Stored data entries
★ ★ ★ ★ ★

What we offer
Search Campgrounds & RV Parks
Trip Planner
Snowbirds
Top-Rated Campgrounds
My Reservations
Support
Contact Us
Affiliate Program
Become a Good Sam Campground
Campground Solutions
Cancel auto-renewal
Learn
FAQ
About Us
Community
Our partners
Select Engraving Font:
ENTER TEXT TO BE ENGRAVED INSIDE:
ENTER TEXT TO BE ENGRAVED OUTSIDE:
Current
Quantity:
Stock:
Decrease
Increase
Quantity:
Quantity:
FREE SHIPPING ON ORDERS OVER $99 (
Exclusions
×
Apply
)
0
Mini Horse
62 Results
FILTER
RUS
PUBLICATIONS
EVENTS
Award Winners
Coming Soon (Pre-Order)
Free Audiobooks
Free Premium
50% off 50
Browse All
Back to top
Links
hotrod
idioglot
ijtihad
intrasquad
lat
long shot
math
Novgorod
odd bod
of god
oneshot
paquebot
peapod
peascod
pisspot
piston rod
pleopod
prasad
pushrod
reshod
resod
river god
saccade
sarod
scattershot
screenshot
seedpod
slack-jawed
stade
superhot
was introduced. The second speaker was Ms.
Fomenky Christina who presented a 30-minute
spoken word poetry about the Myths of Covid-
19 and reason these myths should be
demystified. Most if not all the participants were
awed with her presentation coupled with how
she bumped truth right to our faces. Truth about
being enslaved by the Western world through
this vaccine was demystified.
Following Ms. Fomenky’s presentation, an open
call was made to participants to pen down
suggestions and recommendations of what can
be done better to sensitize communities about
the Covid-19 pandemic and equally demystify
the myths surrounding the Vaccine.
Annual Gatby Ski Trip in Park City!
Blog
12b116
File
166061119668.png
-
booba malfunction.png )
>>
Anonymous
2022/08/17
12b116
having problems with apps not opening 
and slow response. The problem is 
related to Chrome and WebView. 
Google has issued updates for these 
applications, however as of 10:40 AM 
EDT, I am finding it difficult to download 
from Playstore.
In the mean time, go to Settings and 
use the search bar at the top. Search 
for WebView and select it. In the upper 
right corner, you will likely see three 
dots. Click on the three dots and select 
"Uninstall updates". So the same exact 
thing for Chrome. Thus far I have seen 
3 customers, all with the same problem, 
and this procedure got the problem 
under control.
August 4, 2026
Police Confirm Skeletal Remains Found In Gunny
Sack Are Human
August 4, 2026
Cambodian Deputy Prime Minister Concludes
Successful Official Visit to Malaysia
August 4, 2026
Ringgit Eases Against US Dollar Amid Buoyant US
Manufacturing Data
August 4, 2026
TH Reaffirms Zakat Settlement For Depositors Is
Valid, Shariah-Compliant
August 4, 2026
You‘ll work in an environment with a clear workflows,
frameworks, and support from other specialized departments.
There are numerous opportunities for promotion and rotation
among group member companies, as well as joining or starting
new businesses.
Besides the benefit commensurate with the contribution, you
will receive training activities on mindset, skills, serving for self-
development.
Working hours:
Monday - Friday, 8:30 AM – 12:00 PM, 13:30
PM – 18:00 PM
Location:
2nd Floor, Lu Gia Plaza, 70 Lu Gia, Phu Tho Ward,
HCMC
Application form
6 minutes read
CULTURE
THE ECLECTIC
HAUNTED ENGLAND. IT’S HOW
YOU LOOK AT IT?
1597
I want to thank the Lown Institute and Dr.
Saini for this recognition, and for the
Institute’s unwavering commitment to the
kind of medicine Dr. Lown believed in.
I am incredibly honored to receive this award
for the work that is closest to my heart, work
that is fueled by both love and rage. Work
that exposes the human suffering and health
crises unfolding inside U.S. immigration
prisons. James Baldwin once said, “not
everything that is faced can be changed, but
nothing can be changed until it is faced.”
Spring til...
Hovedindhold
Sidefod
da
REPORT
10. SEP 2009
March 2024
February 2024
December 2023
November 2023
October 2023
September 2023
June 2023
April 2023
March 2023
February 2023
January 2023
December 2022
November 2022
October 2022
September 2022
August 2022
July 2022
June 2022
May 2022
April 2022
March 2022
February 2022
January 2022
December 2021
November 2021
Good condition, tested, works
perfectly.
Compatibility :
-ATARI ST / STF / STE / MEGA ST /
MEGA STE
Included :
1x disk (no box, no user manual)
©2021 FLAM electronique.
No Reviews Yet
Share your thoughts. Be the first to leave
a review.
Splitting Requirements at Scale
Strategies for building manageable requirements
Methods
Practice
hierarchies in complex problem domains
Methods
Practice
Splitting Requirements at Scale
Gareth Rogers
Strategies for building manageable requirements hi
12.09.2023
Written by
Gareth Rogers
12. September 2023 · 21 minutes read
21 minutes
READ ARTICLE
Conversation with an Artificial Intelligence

★ ★ ★ ★ ★

» PROBLEM DESCRIPTION: Make sure that every entry above is copied out exactly as it stands.

» TASK RESPONSE:
What we offer
Search Campgrounds & RV Parks
Trip Planner
Snowbirds
Top-Rated Campgrounds
My Reservations
Support
Contact Us
Affiliate Program
Become a Good Sam Campground
Campground Solutions
Cancel auto-renewal
Learn
FAQ
About Us
Community
Our partners
Select Engraving Font:
ENTER TEXT TO BE ENGRAVED INSIDE:
ENTER TEXT TO BE ENGRAVED OUTSIDE:
Current
Quantity:
Stock:
Decrease
Increase
Quantity:
Quantity:
FREE SHIPPING ON ORDERS OVER $99 (
Exclusions
×
Apply
)
0
Mini Horse
62 Results
FILTER
RUS
PUBLICATIONS
EVENTS
Award Winners
Coming Soon (Pre-Order)
Free Audiobooks
Free Premium
50% off 50
Browse All
Back to top
Links
hotrod
idioglot
ijtihad
intrasquad
lat
long shot
math
Novgorod
odd bod
of god
oneshot
paquebot
peapod
peascod
pisspot
piston rod
pleopod
prasad
pushrod
reshod
resod
river god
saccade
sarod
scattershot
screenshot
seedpod
slack-jawed
stade
superhot
was introduced. The second speaker was Ms.
Fomenky Christina who presented a 30-minute
spoken word poetry about the Myths of Covid-
19 and reason these myths should be
demystified. Most if not all the participants were
awed with her presentation coupled with how
she bumped truth right to our faces. Truth about
being enslaved by the Western world through
this vaccine was demystified.
Following Ms. Fomenky’s presentation, an open
call was made to participants to pen down
suggestions and recommendations of what can
be done better to sensitize communities about
the Covid-19 pandemic and equally demystify
the myths surrounding the Vaccine.
Annual Gatby Ski Trip in Park City!
Blog
12b116
File
166061119668.png
-
booba malfunction.png )
>>
Anonymous
2022/08/17
12b116
having problems with apps not opening 
and slow response. The problem is 
related to Chrome and WebView. 
Google has issued updates for these 
applications, however as of 10:40 AM 
EDT, I am finding it difficult to download 
from Playstore.
In the mean time, go to Settings and 
use the search bar at the top. Search 
for WebView and select it. In the upper 
right corner, you will likely see three 
dots. Click on the three dots and select 
"Uninstall updates". So the same exact 
thing for Chrome. Thus far I have seen 
3 customers, all with the same problem, 
and this procedure got the problem 
under control.
August 4, 2026
Police Confirm Skeletal Remains Found In Gunny
Sack Are Human
August 4, 2026
Cambodian Deputy Prime Minister Concludes
Successful Official Visit to Malaysia
August 4, 2026
Ringgit Eases Against US Dollar Amid Buoyant US
Manufacturing Data
August 4, 2026
TH Reaffirms Zakat Settlement For Depositors Is
Valid, Shariah-Compliant
August 4, 2026
You‘ll work in an environment with a clear workflows,
frameworks, and support from other specialized departments.
There are numerous opportunities for promotion and rotation
among group member companies, as well as joining or starting
new businesses.
Besides the benefit commensurate with the contribution, you
will receive training activities on mindset, skills, serving for self-
development.
Working hours:
Monday - Friday, 8:30 AM – 12:00 PM, 13:30
PM – 18:00 PM
Location:
2nd Floor, Lu Gia Plaza, 70 Lu Gia, Phu Tho Ward,
HCMC
Application form
6 minutes read
CULTURE
THE ECLECTIC
HAUNTED ENGLAND. IT’S HOW
YOU LOOK AT IT?
1597
I want to thank the Lown Institute and Dr.
Saini for this recognition, and for the
Institute’s unwavering commitment to the
kind of medicine Dr. Lown believed in.
I am incredibly honored to receive this award
for the work that is closest to my heart, work
that is fueled by both love and rage. Work
that exposes the human suffering and health
crises unfolding inside U.S. immigration
prisons. James Baldwin once said, “not
everything that is faced can be changed, but
nothing can be changed until it is faced.”
Spring til...
Hovedindhold
Sidefod
da
REPORT
10. SEP 2009
March 2024
February 2024
December 2023
November 2023
October 2023
September 2023
June 2023
April 2023
March 2023
February 2023
January 2023
December 2022
November 2022
October 2022
September 2022
August 2022
July 2022
June 2022
May 2022
April 2022
March 2022
February 2022
January 2022
December 2021
November 2021
Good condition, tested, works
perfectly.
Compatibility :
-ATARI ST / STF / STE / MEGA ST /
MEGA STE
Included :
1x disk (no box, no user manual)
©2021 FLAM electronique.
No Reviews Yet
Share your thoughts. Be the first to leave
a review.
Splitting Requirements at Scale
Strategies for building manageable requirements
Methods
Practice
hierarchies in complex problem domains
Methods
Practice
Splitting Requirements at Scale
Gareth Rogers
Strategies for building manageable requirements hi
12.09.2023
Written by
Gareth Rogers
12. September 2023 · 21 minutes read
21 minutes
READ ARTICLE
Conversation with an Artificial Intelligence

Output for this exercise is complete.